The AAUP’s brief argues that, by adopting language directly from the 1940 Statement, Tufts bound itself to respecting its faculty’s academic freedom and economic security as those concepts have come to be understood by the academic community. Given the important role the AAUP played in drafting the 1940 Statement and the AAUP’s widely recognized authority in the realm of tenure and academic freedom, the brief also points to subsequent Association statements that shed useful light on what these concepts mean to the profession. In particular, the brief focuses on the meaning of “economic security,” explaining that it is a crucial component of tenure and an indispensable adjunct to academic freedom. As used in the 1940 Statement, the term economic security consists of two core guarantees: a guarantee that faculty will enjoy “a sufficient degree of economic security to make the profession attractive to men and women of ability,” which includes a salary adequate to the maintenance of financial independence, and a guarantee that faculty members will not be dismissed or face major sanctions without affordance of academic due process.

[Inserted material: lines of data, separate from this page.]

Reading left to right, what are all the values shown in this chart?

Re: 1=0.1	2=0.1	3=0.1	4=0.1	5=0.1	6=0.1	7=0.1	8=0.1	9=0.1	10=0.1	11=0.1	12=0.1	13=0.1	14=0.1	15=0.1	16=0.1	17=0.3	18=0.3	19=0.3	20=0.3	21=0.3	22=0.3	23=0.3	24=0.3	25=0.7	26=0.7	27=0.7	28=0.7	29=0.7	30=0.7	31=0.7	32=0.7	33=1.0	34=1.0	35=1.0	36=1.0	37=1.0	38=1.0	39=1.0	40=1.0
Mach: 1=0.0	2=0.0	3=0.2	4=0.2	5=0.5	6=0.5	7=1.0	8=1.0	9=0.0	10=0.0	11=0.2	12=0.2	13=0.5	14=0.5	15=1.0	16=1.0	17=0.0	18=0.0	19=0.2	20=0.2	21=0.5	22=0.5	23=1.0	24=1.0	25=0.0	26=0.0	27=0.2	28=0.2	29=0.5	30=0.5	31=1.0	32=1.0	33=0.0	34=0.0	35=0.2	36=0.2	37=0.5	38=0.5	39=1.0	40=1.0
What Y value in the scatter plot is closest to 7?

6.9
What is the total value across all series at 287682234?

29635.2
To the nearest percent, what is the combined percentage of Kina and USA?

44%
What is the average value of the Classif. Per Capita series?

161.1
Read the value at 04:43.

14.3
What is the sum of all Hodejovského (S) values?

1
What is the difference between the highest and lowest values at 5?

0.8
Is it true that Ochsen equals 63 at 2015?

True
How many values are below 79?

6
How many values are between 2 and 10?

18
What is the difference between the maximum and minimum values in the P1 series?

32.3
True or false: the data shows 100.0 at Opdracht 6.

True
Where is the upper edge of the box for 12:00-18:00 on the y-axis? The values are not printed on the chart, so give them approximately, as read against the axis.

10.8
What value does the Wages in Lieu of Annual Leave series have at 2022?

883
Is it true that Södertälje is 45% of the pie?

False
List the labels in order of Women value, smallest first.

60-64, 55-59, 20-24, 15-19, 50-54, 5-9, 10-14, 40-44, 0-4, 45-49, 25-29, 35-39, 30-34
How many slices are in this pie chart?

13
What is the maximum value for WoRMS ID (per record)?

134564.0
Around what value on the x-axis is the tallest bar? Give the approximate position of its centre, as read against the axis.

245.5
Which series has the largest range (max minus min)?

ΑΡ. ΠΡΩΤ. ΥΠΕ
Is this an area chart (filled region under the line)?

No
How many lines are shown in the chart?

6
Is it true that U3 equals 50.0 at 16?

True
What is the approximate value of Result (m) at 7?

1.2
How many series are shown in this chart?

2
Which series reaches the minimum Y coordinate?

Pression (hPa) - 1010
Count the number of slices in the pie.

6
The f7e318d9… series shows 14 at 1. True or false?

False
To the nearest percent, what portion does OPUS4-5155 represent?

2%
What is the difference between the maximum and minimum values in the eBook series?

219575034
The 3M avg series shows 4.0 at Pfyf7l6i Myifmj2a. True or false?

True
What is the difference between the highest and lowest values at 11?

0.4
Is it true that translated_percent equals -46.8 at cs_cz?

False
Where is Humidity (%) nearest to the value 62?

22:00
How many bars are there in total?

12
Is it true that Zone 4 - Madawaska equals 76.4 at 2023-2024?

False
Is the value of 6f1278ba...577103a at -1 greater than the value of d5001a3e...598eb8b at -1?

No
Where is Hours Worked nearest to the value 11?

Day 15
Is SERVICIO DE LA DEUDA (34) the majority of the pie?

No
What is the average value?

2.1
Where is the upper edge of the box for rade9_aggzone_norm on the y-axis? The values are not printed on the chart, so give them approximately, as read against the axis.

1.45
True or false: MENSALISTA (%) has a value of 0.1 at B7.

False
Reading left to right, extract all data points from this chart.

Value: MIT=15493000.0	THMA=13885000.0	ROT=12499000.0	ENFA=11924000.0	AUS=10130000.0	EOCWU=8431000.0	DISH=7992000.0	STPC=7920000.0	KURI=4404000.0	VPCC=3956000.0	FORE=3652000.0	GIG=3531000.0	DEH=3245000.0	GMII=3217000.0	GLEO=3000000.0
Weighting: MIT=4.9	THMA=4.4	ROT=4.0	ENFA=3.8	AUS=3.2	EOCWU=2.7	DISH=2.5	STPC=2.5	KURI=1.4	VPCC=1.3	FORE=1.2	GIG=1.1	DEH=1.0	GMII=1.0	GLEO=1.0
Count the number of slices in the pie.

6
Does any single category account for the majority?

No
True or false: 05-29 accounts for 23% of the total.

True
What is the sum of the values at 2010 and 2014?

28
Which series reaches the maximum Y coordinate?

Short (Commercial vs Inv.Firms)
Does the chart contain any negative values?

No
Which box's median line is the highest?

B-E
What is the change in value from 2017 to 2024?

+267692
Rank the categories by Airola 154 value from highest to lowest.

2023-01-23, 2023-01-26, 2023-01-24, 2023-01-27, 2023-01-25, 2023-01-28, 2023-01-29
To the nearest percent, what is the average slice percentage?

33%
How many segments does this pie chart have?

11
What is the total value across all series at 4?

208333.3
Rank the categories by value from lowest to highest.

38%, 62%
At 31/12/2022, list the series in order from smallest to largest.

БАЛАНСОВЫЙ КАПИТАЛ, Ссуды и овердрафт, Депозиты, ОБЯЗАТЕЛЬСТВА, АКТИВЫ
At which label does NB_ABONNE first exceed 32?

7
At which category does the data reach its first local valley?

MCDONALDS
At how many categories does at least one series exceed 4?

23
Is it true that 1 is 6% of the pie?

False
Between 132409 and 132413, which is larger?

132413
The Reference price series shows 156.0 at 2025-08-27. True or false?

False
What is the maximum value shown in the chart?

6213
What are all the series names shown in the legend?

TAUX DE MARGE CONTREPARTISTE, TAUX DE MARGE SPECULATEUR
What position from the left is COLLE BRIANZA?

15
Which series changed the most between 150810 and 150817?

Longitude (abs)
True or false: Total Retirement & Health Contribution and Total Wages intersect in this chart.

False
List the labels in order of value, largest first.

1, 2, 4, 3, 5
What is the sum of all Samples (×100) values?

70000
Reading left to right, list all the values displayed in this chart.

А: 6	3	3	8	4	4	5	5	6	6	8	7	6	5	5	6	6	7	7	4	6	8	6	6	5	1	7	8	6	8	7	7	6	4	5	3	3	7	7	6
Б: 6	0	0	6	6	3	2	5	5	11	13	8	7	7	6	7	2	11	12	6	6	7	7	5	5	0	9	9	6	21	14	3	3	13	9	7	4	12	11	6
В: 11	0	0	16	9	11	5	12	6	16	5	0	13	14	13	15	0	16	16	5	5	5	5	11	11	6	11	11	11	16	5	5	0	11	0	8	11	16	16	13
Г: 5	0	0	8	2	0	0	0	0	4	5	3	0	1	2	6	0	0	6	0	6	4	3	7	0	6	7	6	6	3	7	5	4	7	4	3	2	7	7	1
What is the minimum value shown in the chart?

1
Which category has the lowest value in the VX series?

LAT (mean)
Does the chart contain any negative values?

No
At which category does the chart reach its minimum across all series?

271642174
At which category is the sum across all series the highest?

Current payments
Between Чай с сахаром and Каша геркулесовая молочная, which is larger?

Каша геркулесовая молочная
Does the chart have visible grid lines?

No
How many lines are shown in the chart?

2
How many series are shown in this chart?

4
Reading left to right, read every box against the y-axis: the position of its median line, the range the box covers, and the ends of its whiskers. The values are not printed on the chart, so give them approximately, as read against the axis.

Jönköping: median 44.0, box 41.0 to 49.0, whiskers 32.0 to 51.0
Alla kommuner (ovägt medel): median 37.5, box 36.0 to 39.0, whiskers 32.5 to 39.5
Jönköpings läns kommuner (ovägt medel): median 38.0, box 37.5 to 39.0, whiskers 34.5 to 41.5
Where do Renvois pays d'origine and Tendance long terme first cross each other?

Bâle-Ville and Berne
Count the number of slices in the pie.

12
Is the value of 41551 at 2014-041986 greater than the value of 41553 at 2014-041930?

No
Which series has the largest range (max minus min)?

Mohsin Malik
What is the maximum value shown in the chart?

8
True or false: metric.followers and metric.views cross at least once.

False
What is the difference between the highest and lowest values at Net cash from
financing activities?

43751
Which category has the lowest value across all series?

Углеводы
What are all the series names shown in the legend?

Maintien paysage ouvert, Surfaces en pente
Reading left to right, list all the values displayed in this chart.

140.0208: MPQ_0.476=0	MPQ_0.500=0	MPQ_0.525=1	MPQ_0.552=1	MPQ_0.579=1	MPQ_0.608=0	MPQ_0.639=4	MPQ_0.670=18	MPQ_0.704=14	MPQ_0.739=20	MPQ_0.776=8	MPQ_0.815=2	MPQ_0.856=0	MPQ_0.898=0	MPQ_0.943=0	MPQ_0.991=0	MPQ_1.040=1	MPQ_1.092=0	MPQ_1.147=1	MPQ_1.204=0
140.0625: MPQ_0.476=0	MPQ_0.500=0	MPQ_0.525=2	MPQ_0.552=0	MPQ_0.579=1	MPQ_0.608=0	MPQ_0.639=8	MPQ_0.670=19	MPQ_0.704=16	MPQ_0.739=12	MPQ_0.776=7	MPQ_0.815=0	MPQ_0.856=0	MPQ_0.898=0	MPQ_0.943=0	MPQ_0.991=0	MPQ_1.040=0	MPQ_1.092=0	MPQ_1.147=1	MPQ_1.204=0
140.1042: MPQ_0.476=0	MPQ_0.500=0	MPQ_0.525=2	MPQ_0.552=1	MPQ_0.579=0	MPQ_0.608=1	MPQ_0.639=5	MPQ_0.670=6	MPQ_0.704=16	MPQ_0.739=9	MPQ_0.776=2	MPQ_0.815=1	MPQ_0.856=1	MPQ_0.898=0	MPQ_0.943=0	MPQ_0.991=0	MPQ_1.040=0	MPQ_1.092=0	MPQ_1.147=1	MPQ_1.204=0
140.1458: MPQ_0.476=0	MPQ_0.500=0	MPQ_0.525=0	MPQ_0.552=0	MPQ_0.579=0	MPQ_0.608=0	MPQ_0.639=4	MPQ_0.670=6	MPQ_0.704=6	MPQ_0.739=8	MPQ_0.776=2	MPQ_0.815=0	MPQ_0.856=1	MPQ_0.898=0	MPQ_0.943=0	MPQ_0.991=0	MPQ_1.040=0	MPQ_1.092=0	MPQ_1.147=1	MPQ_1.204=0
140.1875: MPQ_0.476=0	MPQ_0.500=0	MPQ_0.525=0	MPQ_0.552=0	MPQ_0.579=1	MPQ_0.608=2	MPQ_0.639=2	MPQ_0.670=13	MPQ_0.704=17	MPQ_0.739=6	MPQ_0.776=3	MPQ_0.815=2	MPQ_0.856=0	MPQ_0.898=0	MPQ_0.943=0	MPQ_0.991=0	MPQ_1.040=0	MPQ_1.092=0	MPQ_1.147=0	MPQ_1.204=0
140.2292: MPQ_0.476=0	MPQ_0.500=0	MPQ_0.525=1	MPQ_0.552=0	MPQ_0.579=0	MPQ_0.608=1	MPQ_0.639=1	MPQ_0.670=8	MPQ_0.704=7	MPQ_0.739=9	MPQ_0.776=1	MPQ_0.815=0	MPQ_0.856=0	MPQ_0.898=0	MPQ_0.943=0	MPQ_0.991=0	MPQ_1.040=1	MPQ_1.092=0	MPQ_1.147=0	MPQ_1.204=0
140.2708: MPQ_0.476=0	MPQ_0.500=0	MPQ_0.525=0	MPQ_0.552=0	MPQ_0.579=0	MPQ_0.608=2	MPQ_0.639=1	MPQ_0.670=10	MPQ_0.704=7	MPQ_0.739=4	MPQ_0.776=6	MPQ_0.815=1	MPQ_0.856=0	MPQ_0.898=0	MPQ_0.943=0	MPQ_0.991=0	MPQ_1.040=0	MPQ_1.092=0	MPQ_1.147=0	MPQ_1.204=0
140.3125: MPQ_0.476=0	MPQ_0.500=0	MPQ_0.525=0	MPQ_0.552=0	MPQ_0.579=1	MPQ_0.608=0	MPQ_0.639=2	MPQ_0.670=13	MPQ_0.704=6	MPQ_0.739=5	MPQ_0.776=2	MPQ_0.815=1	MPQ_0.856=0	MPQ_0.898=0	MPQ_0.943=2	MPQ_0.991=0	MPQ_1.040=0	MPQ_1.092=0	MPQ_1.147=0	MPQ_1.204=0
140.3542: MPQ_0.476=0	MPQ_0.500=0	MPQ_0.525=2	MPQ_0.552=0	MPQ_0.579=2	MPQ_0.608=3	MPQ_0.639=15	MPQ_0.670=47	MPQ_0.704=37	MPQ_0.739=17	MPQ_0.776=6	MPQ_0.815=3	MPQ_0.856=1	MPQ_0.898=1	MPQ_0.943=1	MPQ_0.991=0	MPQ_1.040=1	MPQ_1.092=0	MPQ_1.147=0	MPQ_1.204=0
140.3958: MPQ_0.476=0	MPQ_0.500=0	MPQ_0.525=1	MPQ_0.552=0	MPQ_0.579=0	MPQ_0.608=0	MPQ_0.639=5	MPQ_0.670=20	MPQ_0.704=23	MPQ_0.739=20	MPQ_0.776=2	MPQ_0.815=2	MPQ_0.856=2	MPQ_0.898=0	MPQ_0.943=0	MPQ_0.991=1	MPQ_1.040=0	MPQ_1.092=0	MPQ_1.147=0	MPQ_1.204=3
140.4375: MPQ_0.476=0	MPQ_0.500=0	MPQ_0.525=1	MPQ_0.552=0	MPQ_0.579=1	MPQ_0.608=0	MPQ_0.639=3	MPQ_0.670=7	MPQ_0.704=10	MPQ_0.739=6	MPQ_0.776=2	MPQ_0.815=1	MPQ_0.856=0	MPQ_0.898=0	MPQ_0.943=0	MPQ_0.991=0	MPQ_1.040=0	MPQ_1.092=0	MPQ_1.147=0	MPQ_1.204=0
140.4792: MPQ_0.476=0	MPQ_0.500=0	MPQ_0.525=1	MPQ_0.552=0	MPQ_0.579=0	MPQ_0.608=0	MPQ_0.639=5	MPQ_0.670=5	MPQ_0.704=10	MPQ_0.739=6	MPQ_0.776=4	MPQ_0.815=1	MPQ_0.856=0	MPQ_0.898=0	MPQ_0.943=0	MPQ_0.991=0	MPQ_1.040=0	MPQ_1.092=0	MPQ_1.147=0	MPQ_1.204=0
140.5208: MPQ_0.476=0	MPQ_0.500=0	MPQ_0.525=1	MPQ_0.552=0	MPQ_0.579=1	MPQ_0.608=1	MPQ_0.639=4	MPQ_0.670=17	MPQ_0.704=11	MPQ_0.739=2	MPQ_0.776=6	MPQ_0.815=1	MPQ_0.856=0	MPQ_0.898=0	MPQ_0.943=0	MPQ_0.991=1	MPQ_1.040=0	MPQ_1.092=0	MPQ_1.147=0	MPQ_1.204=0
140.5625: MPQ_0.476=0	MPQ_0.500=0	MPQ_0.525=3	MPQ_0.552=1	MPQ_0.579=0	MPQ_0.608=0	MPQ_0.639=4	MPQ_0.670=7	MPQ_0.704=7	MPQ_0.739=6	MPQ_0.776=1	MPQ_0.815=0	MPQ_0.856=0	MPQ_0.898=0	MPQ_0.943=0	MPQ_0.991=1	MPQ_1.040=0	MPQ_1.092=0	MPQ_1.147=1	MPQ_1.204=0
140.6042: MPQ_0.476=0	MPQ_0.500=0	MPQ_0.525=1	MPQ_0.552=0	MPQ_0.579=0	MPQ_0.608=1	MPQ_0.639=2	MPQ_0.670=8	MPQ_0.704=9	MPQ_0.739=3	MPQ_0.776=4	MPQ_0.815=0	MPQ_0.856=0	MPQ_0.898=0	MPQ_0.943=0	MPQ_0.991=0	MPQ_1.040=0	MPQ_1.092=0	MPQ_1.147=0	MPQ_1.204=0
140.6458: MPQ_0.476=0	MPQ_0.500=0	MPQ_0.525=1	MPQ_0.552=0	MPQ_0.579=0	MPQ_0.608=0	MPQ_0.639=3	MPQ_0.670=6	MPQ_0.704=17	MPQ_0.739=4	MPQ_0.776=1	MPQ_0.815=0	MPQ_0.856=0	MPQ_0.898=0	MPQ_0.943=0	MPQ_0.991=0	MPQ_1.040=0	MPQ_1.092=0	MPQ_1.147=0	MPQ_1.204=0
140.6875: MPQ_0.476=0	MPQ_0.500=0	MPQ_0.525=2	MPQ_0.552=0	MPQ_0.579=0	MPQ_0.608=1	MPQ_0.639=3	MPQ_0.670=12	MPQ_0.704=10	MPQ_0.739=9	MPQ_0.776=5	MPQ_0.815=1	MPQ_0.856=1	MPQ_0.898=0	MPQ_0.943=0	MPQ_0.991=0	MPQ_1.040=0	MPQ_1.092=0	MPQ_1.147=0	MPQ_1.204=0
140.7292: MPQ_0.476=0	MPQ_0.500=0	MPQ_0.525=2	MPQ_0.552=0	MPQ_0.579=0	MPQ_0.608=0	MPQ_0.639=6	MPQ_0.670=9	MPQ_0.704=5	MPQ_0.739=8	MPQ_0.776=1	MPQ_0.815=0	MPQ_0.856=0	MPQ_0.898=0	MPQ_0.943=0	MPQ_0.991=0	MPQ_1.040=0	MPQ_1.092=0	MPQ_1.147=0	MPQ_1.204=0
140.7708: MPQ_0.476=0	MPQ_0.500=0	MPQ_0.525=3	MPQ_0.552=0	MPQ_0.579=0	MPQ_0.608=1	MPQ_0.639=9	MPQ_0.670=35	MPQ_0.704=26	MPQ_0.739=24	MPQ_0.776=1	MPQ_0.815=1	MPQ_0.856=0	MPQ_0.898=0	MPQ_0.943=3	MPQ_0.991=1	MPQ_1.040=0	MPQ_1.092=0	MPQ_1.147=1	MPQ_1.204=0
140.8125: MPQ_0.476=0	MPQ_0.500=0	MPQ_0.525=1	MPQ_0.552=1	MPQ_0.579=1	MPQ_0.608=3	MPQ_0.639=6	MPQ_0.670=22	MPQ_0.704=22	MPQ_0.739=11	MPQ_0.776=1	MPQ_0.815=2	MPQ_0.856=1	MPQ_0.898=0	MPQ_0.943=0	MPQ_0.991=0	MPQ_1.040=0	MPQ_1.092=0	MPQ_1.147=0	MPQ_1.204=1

These promises serve as an essential safeguard for academic freedom because they blunt one of the chief instruments with which faculty members can be pressured into conforming their research to the whims of powerful interests: the application of undue financial pressure.
The sheer size of the salary reductions and the severity of the other punitive consequences faced by noncompliant faculty, together with the unilateral nature of the policies, makes a clear case that Tufts ran afoul of its contractual obligation to ensure its faculty’s economic security. In addition, the AAUP’s brief stresses that respect for academic freedom, tenure, and economic security is no less important at medical schools than at any other institutions of higher education.
AAUP statements concerning medical schools—such as Academic Freedom in the Medical School and Tenure in the Medical School—are founded on the 1940 Statement and apply its general principles to the medical school setting. Although the AAUP has recognized that medical schools have a unique history and that they have developed somewhat different compensation practices for certain types of faculty positions, there is no medical school exception that permits Tufts—or any other institution—to take the extraordinarily harsh measures it did.
The AAUP’s amicus brief should assist the Massachusetts Supreme Judicial Court in arriving at a proper understanding of tenure, economic security, and academic freedom: one that recognizes what these concepts mean to the profession and acknowledges the vital importance of protecting them.
Edward Swidriski is assistant counsel at the AAUP.